Aveva ragione Albert Einstein a dire che è più difficile distruggere un pregiudizio che disintegrare l'atomo. E il pregiudizio in questione è quello della recita rituale in cui si ripete che senza alcun dubbio, sempre e comunque, ex definitione, la scuola di Stato è la buona scuola e che, sempre e comunque, ex definitione, la scuola privata è una brutta cosa, una istituzione da eliminare. Ebbene, è questo un giudizio fattualmente vero oppure non è altro che un soffione boracifero che fuoriesce da quello spezzone di Stato etico rappresentato dalla mitologia statalista? Questa la risposta di don Lorenzo Milani: «Non si può esaltare l'idea della scuola di Stato senza descriverne la realtà così come non si può denigrare la realtà della scuola dei preti senza citarne l'idea. A Firenze per esempio non è neanche da mettersi in discussione il dato di fatto che l'unica scuola socialmente e tecnicamente progredita è una scuola di preti: la Madonnina del Grappa. Il fatto che lo Stato con i soldi dei contribuenti non l'aiuti è semplicemente scandaloso. La Madonnina del Grappa ha 1200 allievi dei quali non uno solo figlio di papà. La scuola di Barbiana ha 20 allievi, nessuno figlio di papà, è dei preti, non ha dallo Stato nessuna sovvenzione, ma anzi aperta opposizione ed è senza ombra di dubbio l'unica scuola funzionante di tutto il territorio della Repubblica. Scandalose sono le scuole clericali di lusso di Firenze, ma mai quanto la scuola di Stato che non solo da quando la Dc è al potere, ma fin dal lontano 1860, quando guardava in cagnesco i preti, è stata sempre una fogna di propaganda padronale per nessun rispetto migliore delle equivalenti fogne ecclesiastiche. Non muoverei dunque oggi un dito in favore della scuola di Stato dove non regna nessuna libertà di idee, ma solo conformismo e corruzione e se invece della scuola di Stato come è oggi si parla di come dovrebbe essere, allora vorrei parlare di più delle scuole dei preti come sono oggi (molte) ma come sono alcune (poche) o meglio come dovrebbero essere. E in tal caso non c'è dubbio per me che sarebbero migliori quelle dei preti perché l'amore di Dio è in sé migliore che la coscienza laica o l'idea dello Stato o del bene comune».

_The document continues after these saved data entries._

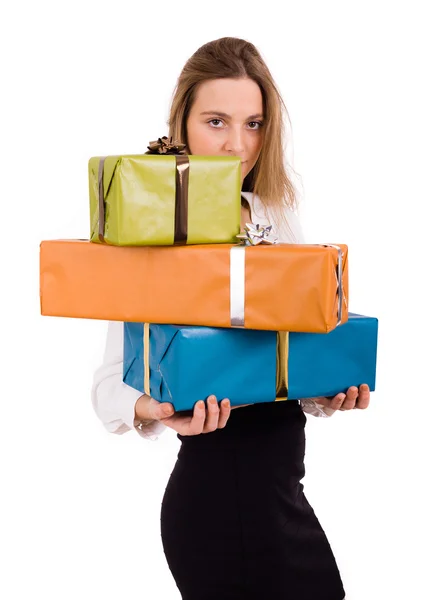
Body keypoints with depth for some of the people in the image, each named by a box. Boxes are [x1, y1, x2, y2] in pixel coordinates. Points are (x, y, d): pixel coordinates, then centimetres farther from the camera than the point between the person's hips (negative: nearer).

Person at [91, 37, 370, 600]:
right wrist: (151, 409, -32)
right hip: (220, 498, -6)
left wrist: (331, 394, -6)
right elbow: (112, 380, -12)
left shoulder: (280, 219, 6)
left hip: (279, 490, 7)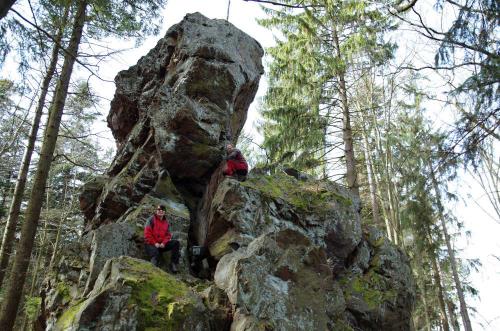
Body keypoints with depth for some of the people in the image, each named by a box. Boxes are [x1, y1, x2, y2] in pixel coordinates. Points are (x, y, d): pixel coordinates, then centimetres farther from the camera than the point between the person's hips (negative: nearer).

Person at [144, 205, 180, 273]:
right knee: (155, 254, -37)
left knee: (176, 243, -14)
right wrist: (154, 243, -14)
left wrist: (164, 243, -8)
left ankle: (173, 264, -16)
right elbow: (147, 234, -8)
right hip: (151, 244, -5)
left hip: (162, 244, 5)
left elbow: (168, 235, 12)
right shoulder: (151, 219, -1)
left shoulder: (166, 222, 14)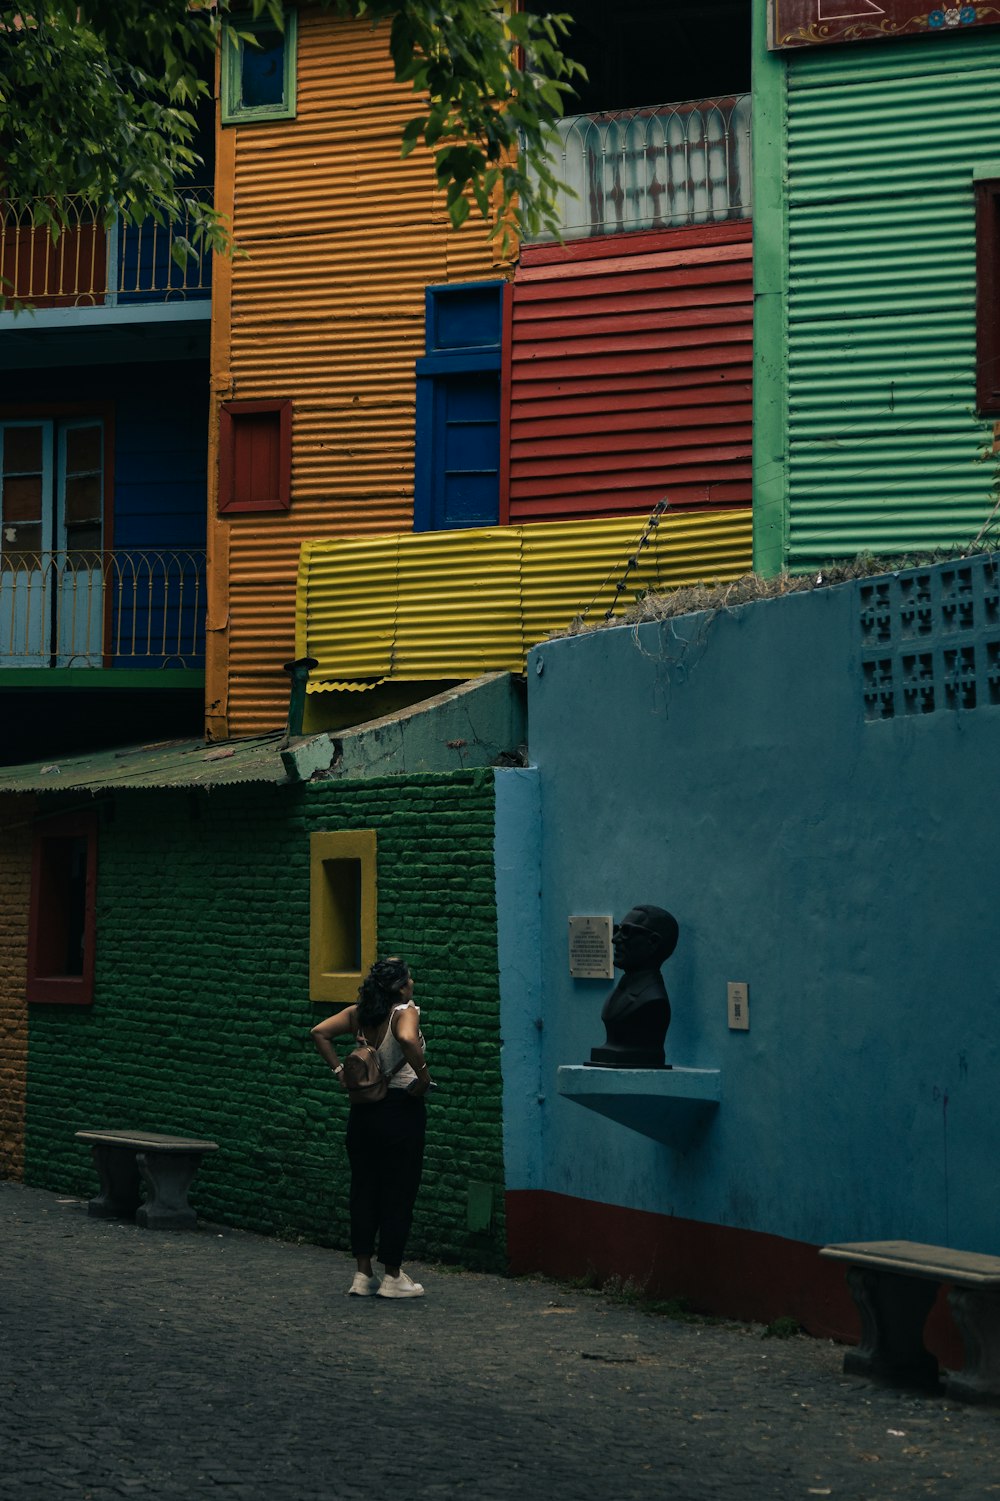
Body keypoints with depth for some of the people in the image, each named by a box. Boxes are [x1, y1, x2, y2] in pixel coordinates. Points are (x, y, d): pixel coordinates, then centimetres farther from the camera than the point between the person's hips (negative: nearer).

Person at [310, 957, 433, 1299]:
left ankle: (363, 1274, 13)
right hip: (401, 1111, -6)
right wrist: (423, 1075, -22)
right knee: (398, 1193, 3)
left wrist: (340, 1070, 3)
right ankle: (392, 1277, 6)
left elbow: (320, 1033, 2)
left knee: (363, 1190, 11)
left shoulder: (358, 1014, 5)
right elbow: (407, 1039, -34)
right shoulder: (405, 1012, -14)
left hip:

Ma questi- dice ancora don Milani a Capitini - «sono sogni senza costrutto perché né preti né laici potranno mai fare nulla di perfettamente puro e sarà dunque meglio lasciare che si perfezionino quanto possono gli uni e gli altri possibilmente senza difficoltà economiche in libera e realmente pari concorrenza. Certo che oggi lo scandalo più grosso non è che pochi ebrei o protestanti come contribuenti siano costretti ad aiutare anche qualche scuola di preti ma piuttosto che milioni di contribuenti cristiani e poveri siano costretti come contribuenti a finanziare una scuola di Stato profondamente anticristiana profondamente antioperaia e contadina e che non lo è per opera dei governi cattolici (i quali l'hanno da quei perfetti imbecilli e conservatori che sono, ereditata così com'è e conservata sotto vetrina, dai ricchi borghesi anticlericali dell'Ottocento)». Ed è sulla base di queste considerazioni che don Milani dice con tutta chiarezza a Capitini che l'ultimo numero del Giornale Scuola è semplicemente disonesto. «Nella mia scuola conclude don Milani i poveri vengono educati con più laicismo (se laicismo significa rispetto per la verità) di quel che non abbia questo numero del giornale».